Interest in finance and a basic understanding in Machine Learning concepts which we looked to further.
What it does
It generates a model of high accuracy after having been tested and ran several times using the LightGBM Model
How we built it
We investigated various methods to optimise accuracy in stock prediction. Initially, we began with exploring the dataset provided. Following this, we began to consider the variables algorithms used in tackling classification problems using Machine Learning. This included looking at logistic regression, decision trees, random forests and gradient boosted models. Our main improvement came from feature engineering using an 80/20 split to cross-validate our predictions.
Challenges we ran into
We began feature engineering on our RandomForest Model however with such a large dataset this was very slow (approx 30 mins each time we ran it). Therefore, we aimed to use LightGBM which runs quicker however this was initially difficult to implement.
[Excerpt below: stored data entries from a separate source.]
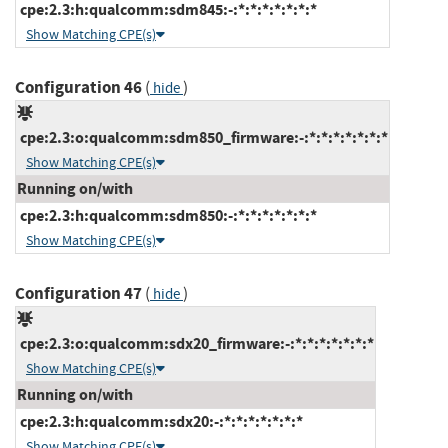
cpe:2.3:h:qualcomm:sdm845:-:*:*:*:*:*:*:*
Show Matching CPE(s)
Configuration 46
(
)
hide
cpe:2.3:o:qualcomm:sdm850_firmware:-:*:*:*:*:*:*:*
Show Matching CPE(s)
Running on/with
cpe:2.3:h:qualcomm:sdm850:-:*:*:*:*:*:*:*
Show Matching CPE(s)
Configuration 47
(
)
hide
cpe:2.3:o:qualcomm:sdx20_firmware:-:*:*:*:*:*:*:*
Show Matching CPE(s)
Running on/with
cpe:2.3:h:qualcomm:sdx20:-:*:*:*:*:*:*:*
Show Matching CPE(s)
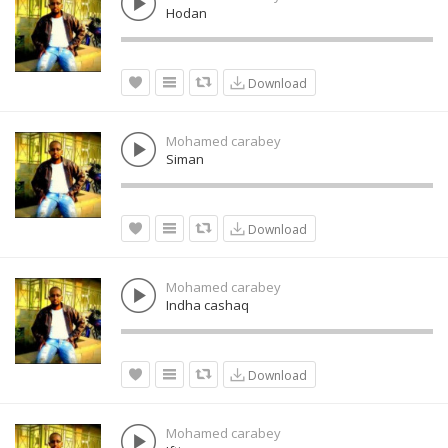
Hodan
Download
Mohamed carabey
Siman
Download
Mohamed carabey
Indha cashaq
Download
Mohamed carabey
Although eventually, despite the vast array of modelling parameters, we got this working.
Accomplishments that we're proud of
Being able to improve on the benchmark accuracy of 51.31% by 0.38% to get to a 51.69% accuracy, which we would predict to be profitable if it were to be used to trade real stocks. We were also proud of getting the LGBM model to work and being able to combine the LGBM and RandomForestClassifier.
What we learned
We have learned how to use new packages to implement Machine Learning models - random forest and lightgbm. We also practised finding good signals in the data despite the noise. We did this through observing changes in accuracy and making changes accordingly, given the split to cross-validate.
What's next for LightGBM Stock Return Prediction Model
The model can be further improved and developed by testing more factors to find better signals and add a logistic regression model as well.